While no hard mechanical rules require characters have a certain number of Ties or Principles, nor mandate minimum intensities, the Storyteller should keep in mind what these labels mean in terms of character definition. A complete absence of any Ties suggests a current state of total emotional detachment, while the absence of Principles suggests an apathy that precludes any goals, beliefs, or distinctive character traits. Some characters may occasionally experience these states, but they aren't conducive to player characters. Also keep in mind that not everything needs to be an Intimacy—"I need to eat to avoid starvation" is a truism of most living things, not a character trait worthy of being enshrined in an Intimacy, while sexual preference doesn't necessarily need to be represented with an Intimacy to be meaningful. (See also the Red Rule, p. 222)

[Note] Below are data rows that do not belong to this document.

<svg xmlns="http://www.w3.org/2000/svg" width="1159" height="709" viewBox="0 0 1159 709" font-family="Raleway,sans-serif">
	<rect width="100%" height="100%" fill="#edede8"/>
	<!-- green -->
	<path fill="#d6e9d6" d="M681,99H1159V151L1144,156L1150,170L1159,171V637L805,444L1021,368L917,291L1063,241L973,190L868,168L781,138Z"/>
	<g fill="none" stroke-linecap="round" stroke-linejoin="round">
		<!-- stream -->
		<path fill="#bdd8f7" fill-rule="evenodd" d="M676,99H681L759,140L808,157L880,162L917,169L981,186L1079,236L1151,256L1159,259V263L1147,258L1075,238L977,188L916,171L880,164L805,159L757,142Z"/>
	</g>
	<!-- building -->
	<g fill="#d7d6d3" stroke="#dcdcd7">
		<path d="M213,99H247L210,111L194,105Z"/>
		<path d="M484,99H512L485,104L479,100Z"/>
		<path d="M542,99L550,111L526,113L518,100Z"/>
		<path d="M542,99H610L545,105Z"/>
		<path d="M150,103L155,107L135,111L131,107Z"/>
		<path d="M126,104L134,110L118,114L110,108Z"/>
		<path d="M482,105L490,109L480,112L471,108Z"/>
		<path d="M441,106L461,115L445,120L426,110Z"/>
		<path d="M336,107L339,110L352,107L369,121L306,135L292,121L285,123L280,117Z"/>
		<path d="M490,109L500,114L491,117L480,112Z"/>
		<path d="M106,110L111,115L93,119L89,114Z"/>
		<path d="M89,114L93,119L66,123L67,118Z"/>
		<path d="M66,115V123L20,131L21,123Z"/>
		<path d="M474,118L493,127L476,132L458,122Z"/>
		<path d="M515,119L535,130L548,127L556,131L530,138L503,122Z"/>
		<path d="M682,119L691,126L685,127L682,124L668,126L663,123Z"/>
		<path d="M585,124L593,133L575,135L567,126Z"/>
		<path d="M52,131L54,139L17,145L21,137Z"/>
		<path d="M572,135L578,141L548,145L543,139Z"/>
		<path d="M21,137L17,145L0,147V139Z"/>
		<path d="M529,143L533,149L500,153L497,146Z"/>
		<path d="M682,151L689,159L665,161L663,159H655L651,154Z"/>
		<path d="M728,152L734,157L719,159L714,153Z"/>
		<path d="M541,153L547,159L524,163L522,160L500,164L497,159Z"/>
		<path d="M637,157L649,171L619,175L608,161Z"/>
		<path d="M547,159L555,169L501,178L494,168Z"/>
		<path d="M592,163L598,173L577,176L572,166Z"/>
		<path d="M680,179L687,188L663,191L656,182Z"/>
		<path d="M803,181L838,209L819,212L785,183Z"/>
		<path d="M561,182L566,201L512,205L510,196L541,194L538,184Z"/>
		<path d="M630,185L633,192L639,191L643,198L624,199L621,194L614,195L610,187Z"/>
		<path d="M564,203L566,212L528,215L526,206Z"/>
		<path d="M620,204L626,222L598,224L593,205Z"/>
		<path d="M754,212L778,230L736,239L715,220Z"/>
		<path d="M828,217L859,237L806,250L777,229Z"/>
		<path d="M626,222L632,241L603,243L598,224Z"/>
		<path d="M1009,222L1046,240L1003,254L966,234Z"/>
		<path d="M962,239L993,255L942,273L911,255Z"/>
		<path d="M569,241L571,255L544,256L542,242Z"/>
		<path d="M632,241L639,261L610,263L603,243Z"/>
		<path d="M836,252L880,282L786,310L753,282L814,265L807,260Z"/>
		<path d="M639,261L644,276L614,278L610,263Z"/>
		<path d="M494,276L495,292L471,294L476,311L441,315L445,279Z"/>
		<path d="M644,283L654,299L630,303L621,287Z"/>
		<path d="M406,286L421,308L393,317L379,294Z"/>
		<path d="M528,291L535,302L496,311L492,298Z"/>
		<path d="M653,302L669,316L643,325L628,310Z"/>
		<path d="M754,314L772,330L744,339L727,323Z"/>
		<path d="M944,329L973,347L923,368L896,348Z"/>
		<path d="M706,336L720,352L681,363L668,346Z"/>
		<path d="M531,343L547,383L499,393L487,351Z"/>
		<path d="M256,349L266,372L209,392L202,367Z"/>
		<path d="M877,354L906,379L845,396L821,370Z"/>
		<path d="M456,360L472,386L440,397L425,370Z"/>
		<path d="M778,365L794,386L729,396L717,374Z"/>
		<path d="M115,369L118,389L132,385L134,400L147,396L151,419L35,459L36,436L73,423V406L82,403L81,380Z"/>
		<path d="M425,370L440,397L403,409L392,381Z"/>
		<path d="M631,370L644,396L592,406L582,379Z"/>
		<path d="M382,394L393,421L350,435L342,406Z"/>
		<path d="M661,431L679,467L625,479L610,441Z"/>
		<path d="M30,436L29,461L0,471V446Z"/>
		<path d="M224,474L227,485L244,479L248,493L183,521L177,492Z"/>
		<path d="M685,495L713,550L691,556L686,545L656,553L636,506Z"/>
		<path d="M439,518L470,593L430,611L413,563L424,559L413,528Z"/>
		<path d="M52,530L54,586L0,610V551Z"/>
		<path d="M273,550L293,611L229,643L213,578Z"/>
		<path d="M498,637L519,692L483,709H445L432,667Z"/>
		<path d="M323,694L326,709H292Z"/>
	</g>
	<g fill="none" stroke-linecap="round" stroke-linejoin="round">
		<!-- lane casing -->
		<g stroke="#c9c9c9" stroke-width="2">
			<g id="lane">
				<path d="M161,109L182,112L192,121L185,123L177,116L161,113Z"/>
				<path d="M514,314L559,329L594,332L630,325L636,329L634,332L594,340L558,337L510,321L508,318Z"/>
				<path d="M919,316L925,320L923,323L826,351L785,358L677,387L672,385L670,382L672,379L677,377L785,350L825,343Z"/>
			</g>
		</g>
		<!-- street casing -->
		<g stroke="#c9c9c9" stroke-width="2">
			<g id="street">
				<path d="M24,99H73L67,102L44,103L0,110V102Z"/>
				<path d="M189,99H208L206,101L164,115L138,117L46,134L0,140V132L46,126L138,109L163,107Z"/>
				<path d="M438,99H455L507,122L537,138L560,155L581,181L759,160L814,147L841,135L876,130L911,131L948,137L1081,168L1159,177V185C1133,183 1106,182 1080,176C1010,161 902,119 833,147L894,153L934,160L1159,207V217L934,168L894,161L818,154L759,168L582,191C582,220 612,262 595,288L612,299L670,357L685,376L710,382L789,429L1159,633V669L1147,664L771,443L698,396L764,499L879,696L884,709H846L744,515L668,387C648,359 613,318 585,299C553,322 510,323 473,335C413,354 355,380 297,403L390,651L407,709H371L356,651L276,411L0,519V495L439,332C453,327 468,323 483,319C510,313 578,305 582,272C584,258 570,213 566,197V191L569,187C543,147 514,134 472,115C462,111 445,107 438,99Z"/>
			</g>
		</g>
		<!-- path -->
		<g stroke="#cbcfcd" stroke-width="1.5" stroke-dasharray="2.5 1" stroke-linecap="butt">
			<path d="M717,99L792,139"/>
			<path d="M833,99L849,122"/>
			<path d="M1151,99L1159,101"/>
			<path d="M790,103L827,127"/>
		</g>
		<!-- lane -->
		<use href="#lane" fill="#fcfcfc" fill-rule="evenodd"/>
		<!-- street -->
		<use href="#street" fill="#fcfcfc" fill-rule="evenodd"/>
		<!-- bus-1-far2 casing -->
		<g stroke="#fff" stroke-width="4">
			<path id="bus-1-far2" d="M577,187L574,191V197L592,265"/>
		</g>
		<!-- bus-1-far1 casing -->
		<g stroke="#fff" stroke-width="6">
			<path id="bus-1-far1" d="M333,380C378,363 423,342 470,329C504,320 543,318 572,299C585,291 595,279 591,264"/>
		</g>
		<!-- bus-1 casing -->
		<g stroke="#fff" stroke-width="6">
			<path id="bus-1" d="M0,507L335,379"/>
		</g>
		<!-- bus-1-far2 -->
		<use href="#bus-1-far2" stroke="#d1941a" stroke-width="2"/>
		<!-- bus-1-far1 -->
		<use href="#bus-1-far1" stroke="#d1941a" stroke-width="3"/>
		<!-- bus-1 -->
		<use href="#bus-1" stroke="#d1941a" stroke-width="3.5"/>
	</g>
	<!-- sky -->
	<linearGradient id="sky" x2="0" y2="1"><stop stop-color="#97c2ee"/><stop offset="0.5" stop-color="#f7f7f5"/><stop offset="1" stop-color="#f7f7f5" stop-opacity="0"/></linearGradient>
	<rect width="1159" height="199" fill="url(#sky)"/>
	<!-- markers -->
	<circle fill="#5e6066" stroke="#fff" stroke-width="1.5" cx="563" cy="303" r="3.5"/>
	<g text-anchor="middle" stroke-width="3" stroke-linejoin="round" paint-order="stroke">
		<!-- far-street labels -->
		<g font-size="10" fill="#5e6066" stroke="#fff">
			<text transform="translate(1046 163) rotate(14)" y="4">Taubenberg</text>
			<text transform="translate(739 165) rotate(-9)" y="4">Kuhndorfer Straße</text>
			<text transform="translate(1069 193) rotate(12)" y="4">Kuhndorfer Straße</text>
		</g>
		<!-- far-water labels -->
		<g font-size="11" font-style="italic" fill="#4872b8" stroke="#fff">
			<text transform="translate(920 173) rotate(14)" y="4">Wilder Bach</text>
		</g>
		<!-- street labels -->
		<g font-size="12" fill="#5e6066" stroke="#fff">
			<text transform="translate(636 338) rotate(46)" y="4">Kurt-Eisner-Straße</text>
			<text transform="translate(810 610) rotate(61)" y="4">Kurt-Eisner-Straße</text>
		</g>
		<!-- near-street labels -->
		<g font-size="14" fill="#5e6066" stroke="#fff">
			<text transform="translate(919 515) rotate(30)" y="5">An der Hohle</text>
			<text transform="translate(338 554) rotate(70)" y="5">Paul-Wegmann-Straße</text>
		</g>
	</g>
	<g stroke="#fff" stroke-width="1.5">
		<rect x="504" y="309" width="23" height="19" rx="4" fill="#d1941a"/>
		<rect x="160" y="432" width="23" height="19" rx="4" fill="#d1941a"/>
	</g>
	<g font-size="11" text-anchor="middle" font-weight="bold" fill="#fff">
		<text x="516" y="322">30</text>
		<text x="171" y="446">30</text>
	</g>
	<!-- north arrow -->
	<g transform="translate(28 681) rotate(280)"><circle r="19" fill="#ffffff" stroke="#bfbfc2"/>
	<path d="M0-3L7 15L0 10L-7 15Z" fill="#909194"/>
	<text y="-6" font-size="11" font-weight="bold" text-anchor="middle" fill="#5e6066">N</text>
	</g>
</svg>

The Storyteller should be mindful of extremely broad Intimacies such as a Principle of "I bow to no one" or "No compromise with those who oppose me." While these may be legitimate for a few characters, their broad applicability makes them very powerful traits, and thus increases the incentive for players to take them at a higher intensity than is actually applicable to the way they play the character. Also, some Intimacies simply break the system, and should be disallowed entirely, such as Intimacies that are excessively vague or generic in a way that lets the player define their applicability ("Some people just rub me the wrong way," as opposed to "Nothing's weaker than a bully"), use exploitative wording to manipulate the system rather than trying to represent character traits (A Tie of hatred against "People trying to manipulate me in ways I don't like"), or explicitly engage with system terminology (the Principle "I balk at social influence enhanced by Charms"). Similarly, a player might try to avoid letting other characters engage with him socially by not taking any Intimacies at all, treating them as mechanical weaknesses rather than character traits. To curtail such disruptive issues, the Storyteller may reassign the intensity of a valid-but-overplayed Intimacy if she notices that a player is not roleplaying his character in a way that makes sense given the current intensity of the Intimacy, reword or clarify an abusively phrased Intimacy, or assign an Intimacy to a character if it fits the way he's being roleplayed—especially, but not only, if that character has no other Intimacies.